Dr. Bette Phimister, editor of Nature Genetics, said that "Risch's point that there is a high and useful degree of correlation between ethnicity/race and genetic structure, is well taken, and one with which we agree."
Both editors also expressed support for the proposal advanced by Dr. Goldstein, that of bypassing race by going directly to the genetic markers in each patient that might correlate with drug response or disease.
Dr. Goldstein, too, said he agreed with Dr. Risch that "the geographic patterning of genetic variation is real and has medical implications and one does need to take account of it."
"Neil is arguing against some people in the medical community who say racial labels have nothing to do with drug response, and he is right," he said.
But Dr. Goldstein says he believes the genetic variation can be studied directly, without invoking race. In an article last year in Nature Genetics, he and colleagues analyzed genetic markers in people from eight ethnic groups. When the people were regrouped according to their genetic markers, that proved a better guide to drug response than did their ethnic group, Dr. Goldstein reported.
But Dr. Risch said it was unsatisfactory to sidestep race, because it might lead researchers to ignore the many other factors besides genetics that are associated with race. Dr. Goldstein's genetic marker system, which divides people into almost exactly the same categories as does geographically based race, would compel a researcher to think the only differences between two groups were genetic. If the two groups were Caucasian-Americans and African-Americans, say, the researcher might be blinded to other explanations, like a difference in access to medical care.

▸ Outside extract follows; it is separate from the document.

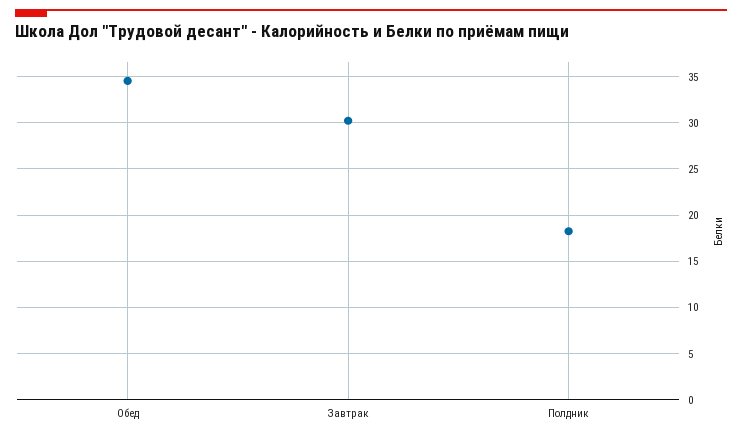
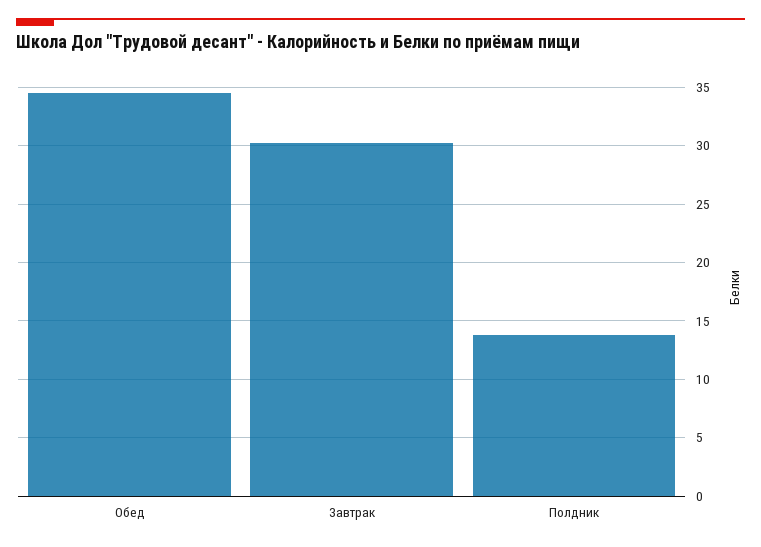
Полдник: 18 -> 14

Dr. Goldstein said that to understand the geographical pattern of human genetic variation, "you want the best representation you can find, and it is a technical question as to whether explicit genetic representation or racial labels are better."
"That's an argument we will have in the scientific literature, and Neil will lose," Dr. Goldstein continued.

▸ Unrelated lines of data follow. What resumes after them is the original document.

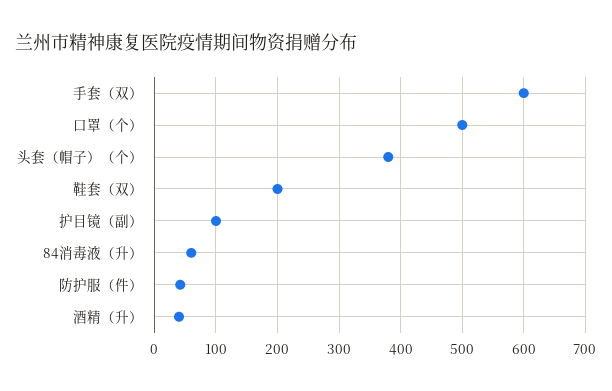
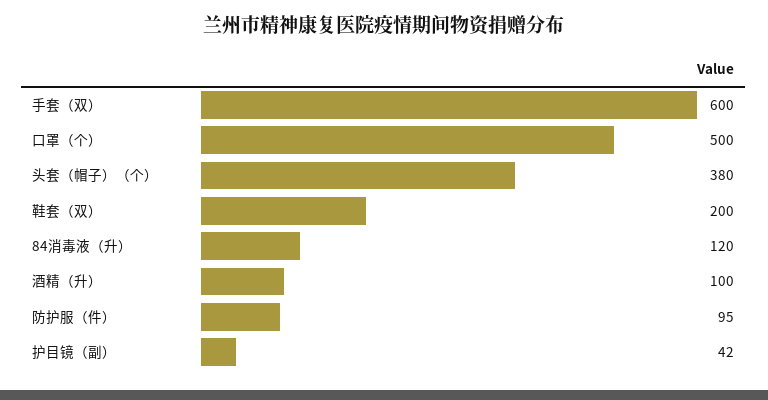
护目镜（副）: 100 -> 42
84消毒液（升）: 60 -> 120
防护服（件）: 40 -> 95
酒精（升）: 40 -> 100

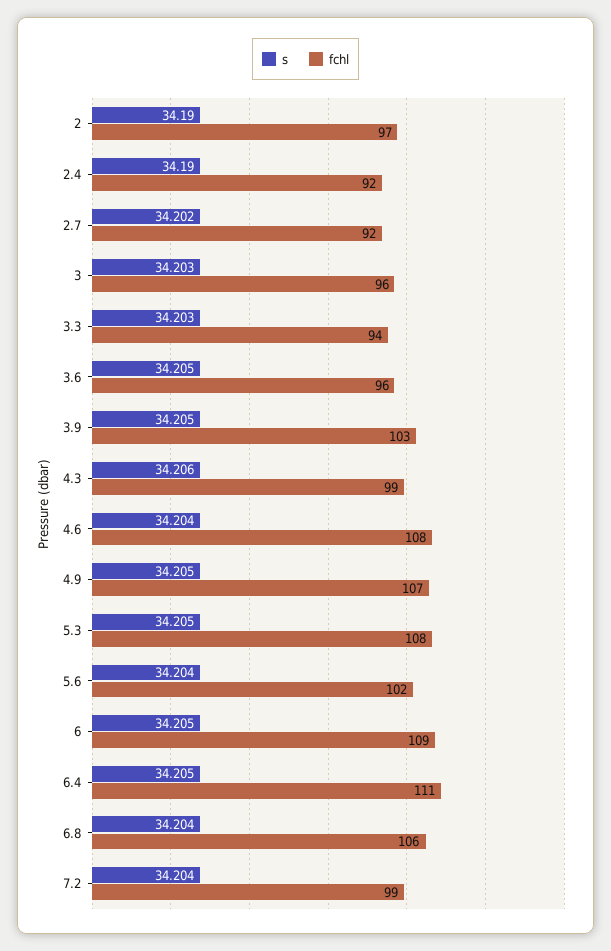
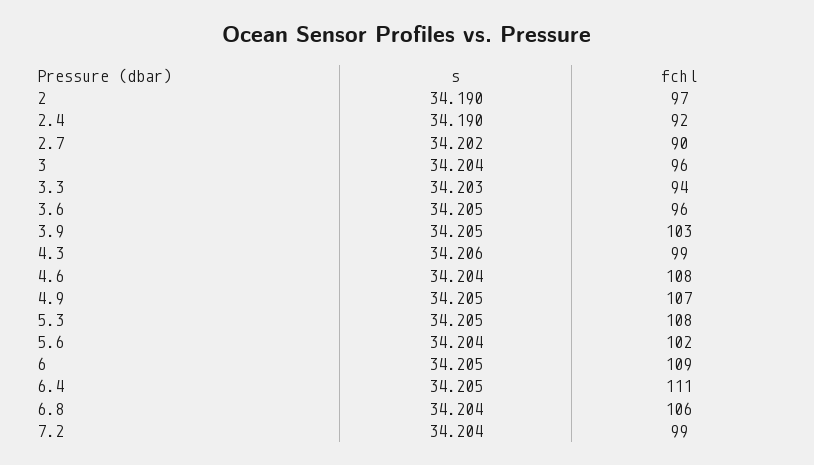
fchl, 2.7: 92 -> 90
s, 3: 34.203 -> 34.204

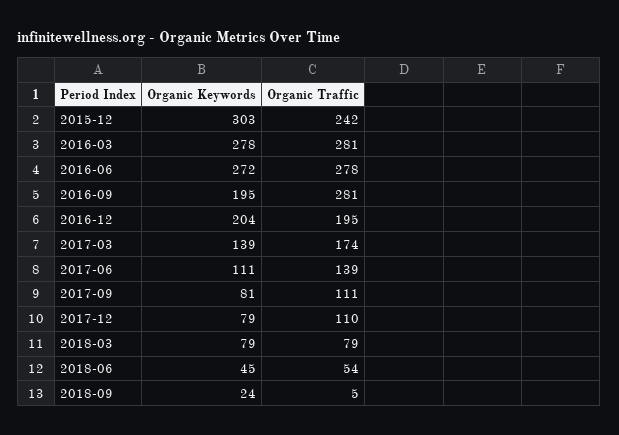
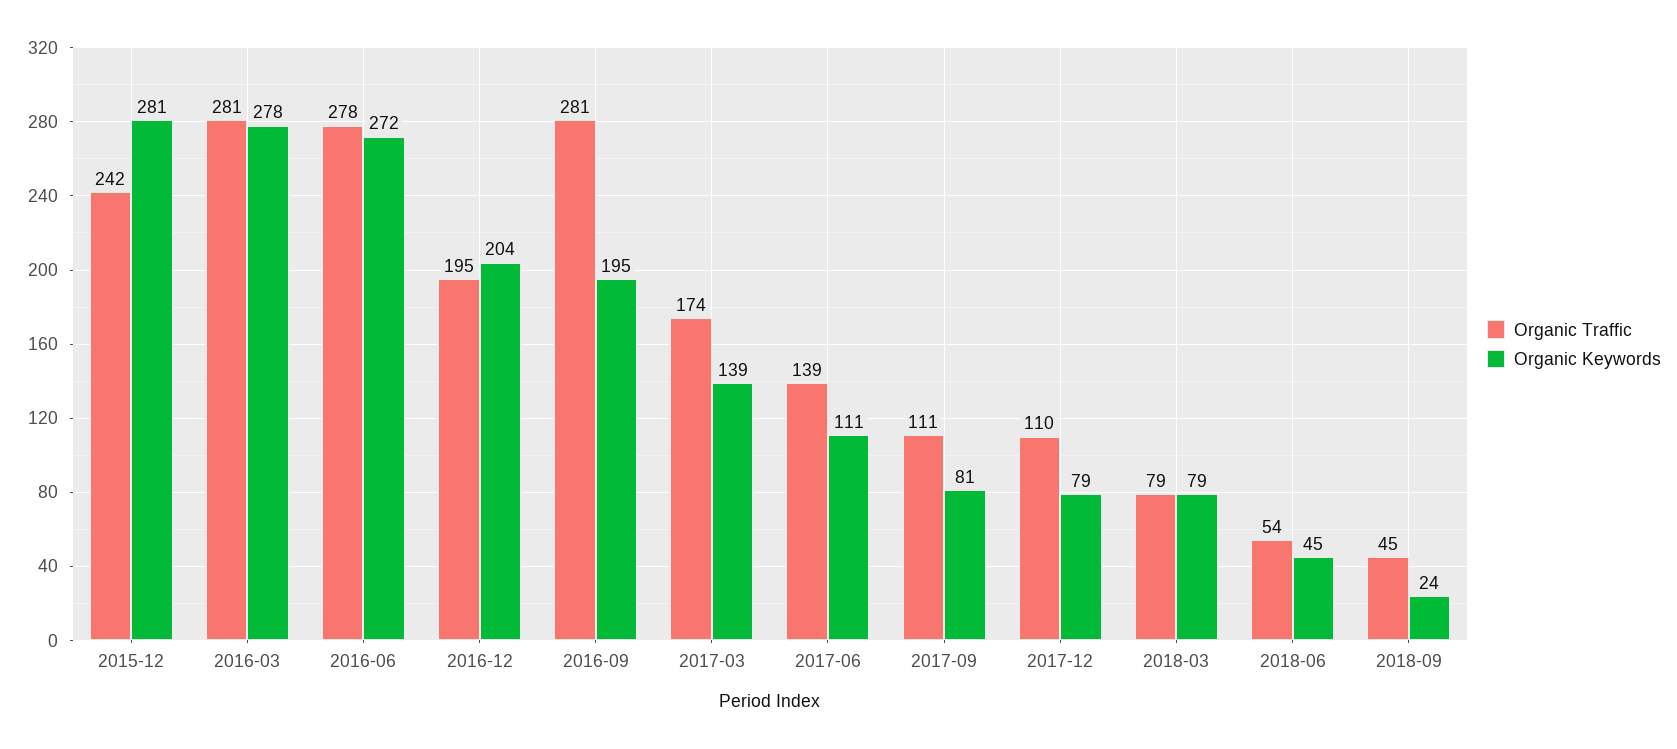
Organic Keywords, 2015-12: 303 -> 281
Organic Traffic, 2018-09: 5 -> 45

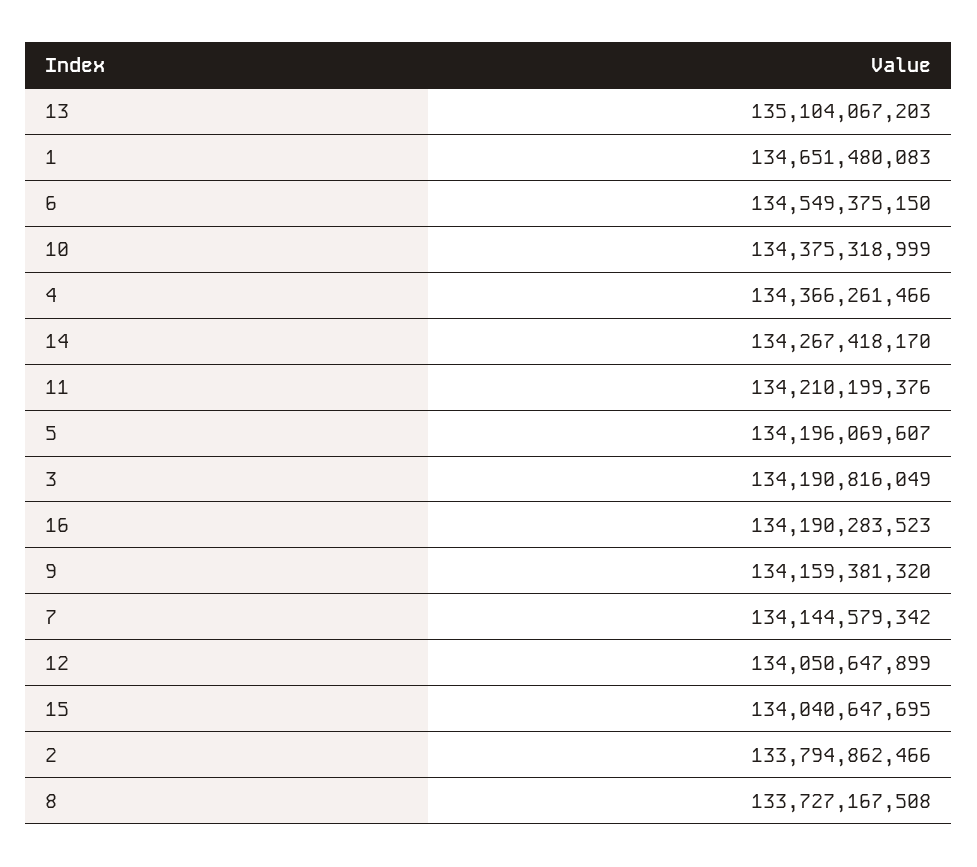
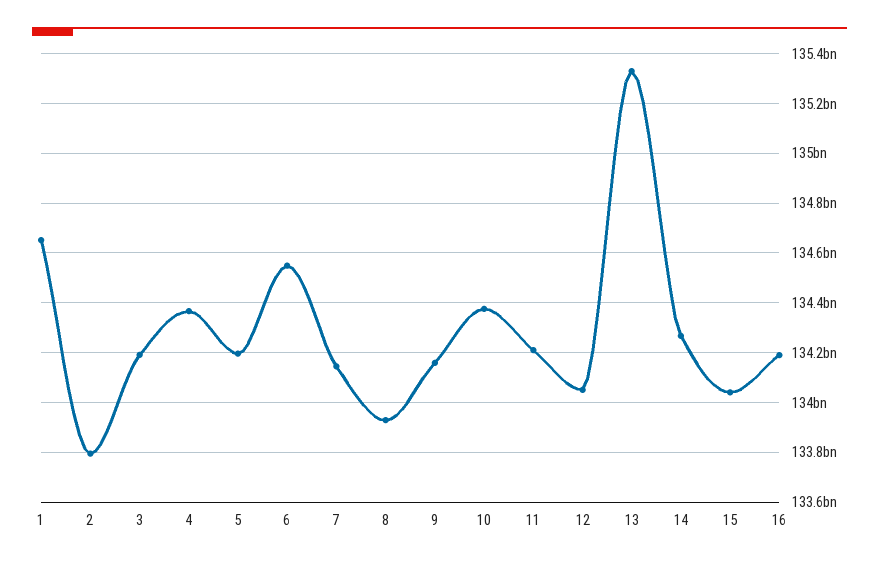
13: 135104067203 -> 135325000000
8: 133727167508 -> 133925000000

Race and ethnicity have become important considerations for biologists hunting for the variant genes the predispose people to common diseases. Failure to take ethnicity into account can confound a study, particularly if the disease in question is more common in one ethnic group than another.

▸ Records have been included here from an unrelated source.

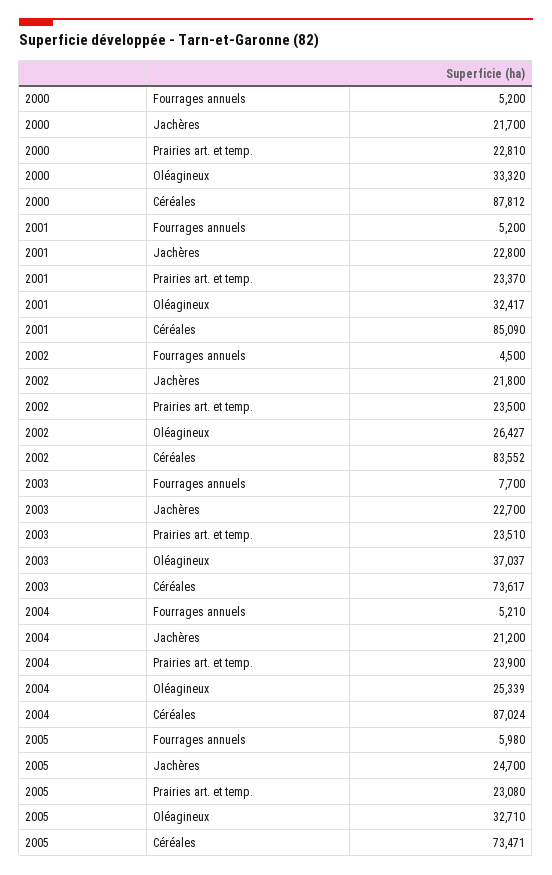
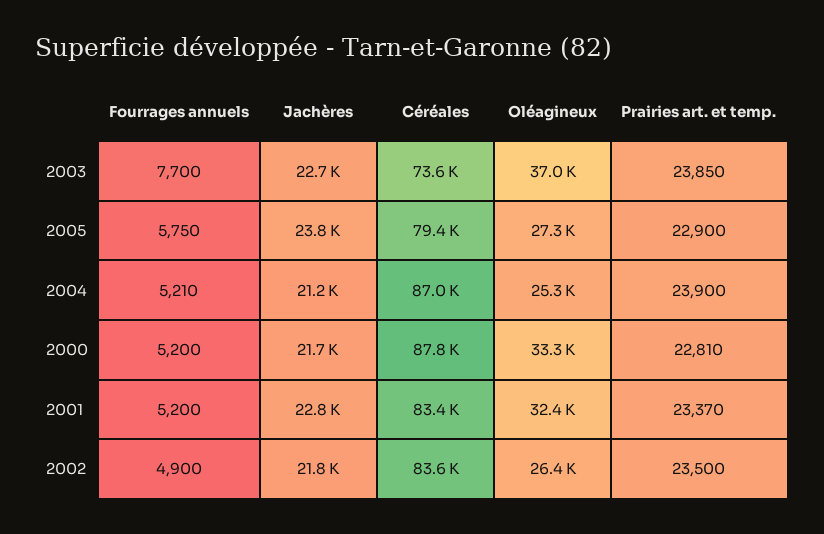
2001, Céréales: 85090 -> 83400
2002, Fourrages annuels: 4500 -> 4900
2003, Prairies art. et temp.: 23510 -> 23850
2005, Fourrages annuels: 5980 -> 5750
2005, Jachères: 24700 -> 23800
2005, Prairies art. et temp.: 23080 -> 22900
2005, Oléagineux: 32710 -> 27300
2005, Céréales: 73471 -> 79400

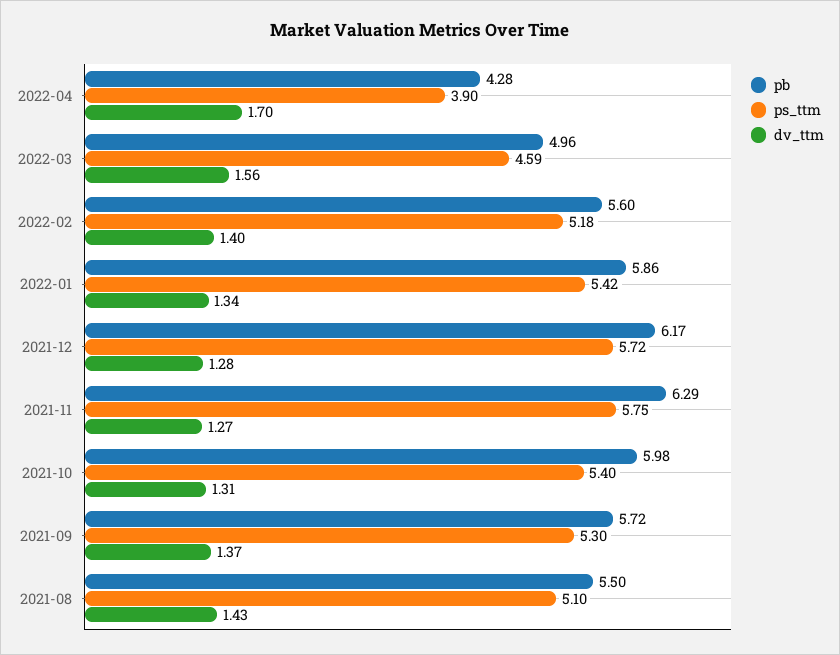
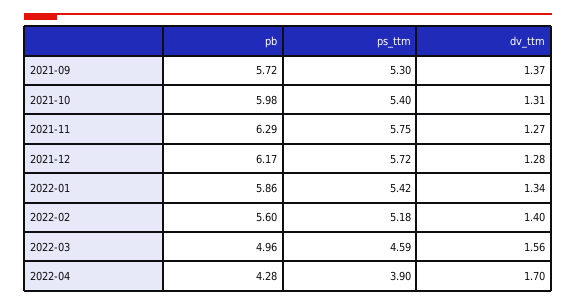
pb, 2021-08: 5.5 -> none
ps_ttm, 2021-08: 5.1 -> none
dv_ttm, 2021-08: 1.43 -> none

Scientists often hunt for genes in laboratory animals by mutating them with radiation or chemicals. No one would think of inducing informative sets of mutations in people, but nature has already performed the experiment by shaping the human population into groups with differing susceptibilities to disease. This genetic differentiation among races is one that some gene hunters would like to exploit.
Dr. Stephen O'Brien, a geneticist at the National Cancer Institute, said that the conclusion that race was not a valid concept "comes from honest and brilliant people who are not population geneticists."
"That doesn't mean they are insincere," Dr. O'Brien said. "It's just that they haven't really looked at it. What is happening here is that Neil and his colleagues have decided the pendulum of political correctness has taken the field in a direction that will hurt epidemiological assessment of disease in the very minorities the defenders of political correctness wish to protect."
Others play down the medical usefulness of racial differences. "We can't wish away these boundaries," said Dr. Aravinda Chakravarti, a population geneticist at Johns Hopkins. "But I'm not convinced that knowing these boundaries is necessarily useful for genetic research."
Dr. Risch concludes his review by noting that every race and ethnic group within a race has its own set of diseases and clinical priorities, which a new arsenal of genetic tools is poised to address. "We need to value our diversity rather than fear it," he writes. "Ignoring our differences, even if with the best of intentions, will ultimately lead to the disservice of those who are in the minority."